I croaked, “Where?” and my voice sounded disembodied to my own ears. The man said, “No. You can apologize now, officer. Do it, and I won’t tell my good friends Mickey Cohen and Inspector Waters about your behavior.”
I stuck my gun in my waistband and pulled out an old Zippo I used to light suspects’ cigarettes. Sparking a flame, I held it inches from a stack of brocade curtains. “Remember the Coconut Grove?”

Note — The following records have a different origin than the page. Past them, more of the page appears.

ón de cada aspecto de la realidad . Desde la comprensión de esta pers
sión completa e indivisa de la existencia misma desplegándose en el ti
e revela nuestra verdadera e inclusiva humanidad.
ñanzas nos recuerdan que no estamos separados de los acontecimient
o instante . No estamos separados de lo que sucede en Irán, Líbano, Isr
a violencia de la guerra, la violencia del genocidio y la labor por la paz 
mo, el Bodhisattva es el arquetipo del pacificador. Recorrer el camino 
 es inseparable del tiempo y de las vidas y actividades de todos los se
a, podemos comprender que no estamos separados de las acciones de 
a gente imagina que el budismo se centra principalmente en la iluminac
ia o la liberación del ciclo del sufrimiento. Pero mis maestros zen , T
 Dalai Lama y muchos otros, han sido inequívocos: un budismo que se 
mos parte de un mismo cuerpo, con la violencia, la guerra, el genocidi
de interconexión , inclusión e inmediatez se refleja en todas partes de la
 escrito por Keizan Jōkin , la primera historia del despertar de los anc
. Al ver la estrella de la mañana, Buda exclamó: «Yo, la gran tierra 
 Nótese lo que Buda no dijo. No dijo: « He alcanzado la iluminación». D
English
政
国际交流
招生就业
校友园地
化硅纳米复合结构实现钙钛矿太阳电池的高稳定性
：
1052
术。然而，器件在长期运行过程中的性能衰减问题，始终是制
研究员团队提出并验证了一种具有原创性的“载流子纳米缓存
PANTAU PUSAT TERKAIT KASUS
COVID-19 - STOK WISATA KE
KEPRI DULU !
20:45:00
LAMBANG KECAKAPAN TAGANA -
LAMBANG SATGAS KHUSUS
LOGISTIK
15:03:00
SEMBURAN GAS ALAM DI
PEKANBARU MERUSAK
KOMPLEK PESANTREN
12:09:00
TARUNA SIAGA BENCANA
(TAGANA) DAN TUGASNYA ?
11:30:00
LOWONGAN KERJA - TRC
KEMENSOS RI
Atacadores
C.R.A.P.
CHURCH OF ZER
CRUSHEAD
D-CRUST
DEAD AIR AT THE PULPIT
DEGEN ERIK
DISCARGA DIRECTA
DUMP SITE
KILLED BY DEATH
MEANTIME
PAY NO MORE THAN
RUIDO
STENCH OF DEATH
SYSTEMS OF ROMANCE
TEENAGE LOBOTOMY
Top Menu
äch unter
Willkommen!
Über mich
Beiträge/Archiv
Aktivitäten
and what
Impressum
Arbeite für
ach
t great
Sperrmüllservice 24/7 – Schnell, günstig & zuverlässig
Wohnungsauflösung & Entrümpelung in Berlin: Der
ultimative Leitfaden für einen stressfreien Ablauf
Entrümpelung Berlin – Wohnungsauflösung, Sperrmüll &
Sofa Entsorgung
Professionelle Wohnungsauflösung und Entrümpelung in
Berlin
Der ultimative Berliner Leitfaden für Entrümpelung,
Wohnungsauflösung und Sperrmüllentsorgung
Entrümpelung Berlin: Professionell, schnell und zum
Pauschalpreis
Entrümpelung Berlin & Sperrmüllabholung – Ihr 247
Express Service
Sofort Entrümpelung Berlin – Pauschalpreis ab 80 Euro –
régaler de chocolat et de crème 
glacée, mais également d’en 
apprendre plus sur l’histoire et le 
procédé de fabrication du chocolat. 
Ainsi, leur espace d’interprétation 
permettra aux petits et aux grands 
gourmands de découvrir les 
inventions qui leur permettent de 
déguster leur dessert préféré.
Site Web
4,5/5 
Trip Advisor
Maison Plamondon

The man said, “You wouldn’t,” and I touched the flame to the fabric. It ignited immediately, and smoke rose to the ceiling. Patrons were screaming “Fire!” in the club proper. The brocade was fried to a crisp when the man shrieked, “John Downey,” ripped off his camel hair and flung it at the flames. I grabbed Cora and pulled her through the club, elbowing and rabbit punching panicky revelers to clear a path. When we hit the sidewalk, I saw that Cora was sobbing. Smoothing her hair, I whispered hoarsely, “What, babe, what?”
It took a moment for Cora to find a voice, but when she spoke, she sounded like a college professor. “John Downey’s my father. He’s very big around here, and he hates Billy because he thinks Billy made me a whore.”
“Where does he
li—”
“Arlington and Country Club.”
We were there within five minutes. This was High, High Darktown—Tudor estates, French chateaus, and Moorish villas with terraced front lawns. Cora pointed out a plantation-style mansion and said, “Go to the side door. Thursday’s the maid’s night off, and nobody’ll hear you if you knock at the front.”
I stopped the car across the street and looked for other out-of-place vehicles. Seeing nothing but Packards, Caddys, and Lincolns nestled in driveways, I said, “Stay put. Don’t move, no matter what you see or hear.”
Cora nodded mutely. I got out and ran over to the plantation, hurdling a low iron fence guarded by a white iron jockey, then treading down a long driveway. Laughter and applause issued from the adjoining mansion, separated from the Downey place by a high hedgerow. The happy sounds covered my approach, and I started looking in windows.
Standing on my toes and moving slowly toward the back of the house, I saw rooms festooned with crewelwork wall hangings and hunting prints. Holding my face up to within a few inches of the glass, I looked for shadow movement and listened for voices, wondering why all the lights were on at close to midnight.
Then faceless voices assailed me from the next window down. Pressing my back to the wall, I saw that the window was cracked for air. Cocking an ear toward the open space, I listened.
“…and after all the setup money I put in, you still had to knock down those liquor stores?”
The tone reminded me of a mildly outraged negro minister rebuking his flock, and I braced myself for the voice that I knew would reply.
“I gots cowboy blood, Mister Downey, like you musta had when you was a young man runnin’ shine. That cop musta got loose, got Cora and Whitey to snitch. Blew a sweet piece of work, but we can still get off clean. McCarver was the only one ‘sides me knew you was bankrollin’, and he be dead. Billy be the one you wants dead, and he be showin’ up soon. Then I cuts him and dumps him somewhere, and nobody knows he was even here.”